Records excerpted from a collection

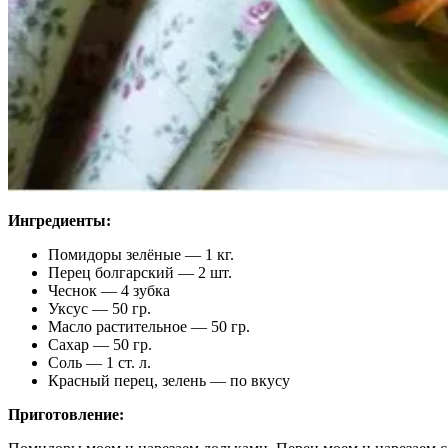
Ингредиенты:
Помидоры зелёные — 1 кг.
Перец болгарский — 2 шт.
Чеснок — 4 зубка
Уксус — 50 гр.
Масло растительное — 50 гр.
Сахар — 50 гр.
Соль — 1 ст. л.
Красный перец, зелень — по вкусу
Приготовление:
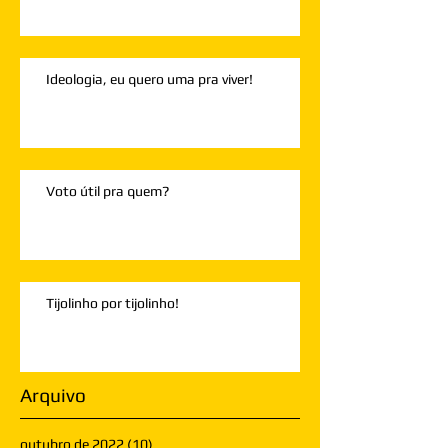
Ideologia, eu quero uma pra viver!
Voto útil pra quem?
Tijolinho por tijolinho!
Arquivo
outubro de 2022
(10)
10 posts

Work instructions
The copy must reproduce every entry exactly while excluding all pictures.

Written solution
Ингредиенты:
Помидоры зелёные — 1 кг.
Перец болгарский — 2 шт.
Чеснок — 4 зубка
Уксус — 50 гр.
Масло растительное — 50 гр.
Сахар — 50 гр.
Соль — 1 ст. л.
Красный перец, зелень — по вкусу
Приготовление:
Ideologia, eu quero uma pra viver!
Voto útil pra quem?
Tijolinho por tijolinho!
Arquivo
outubro de 2022
(10)
10 posts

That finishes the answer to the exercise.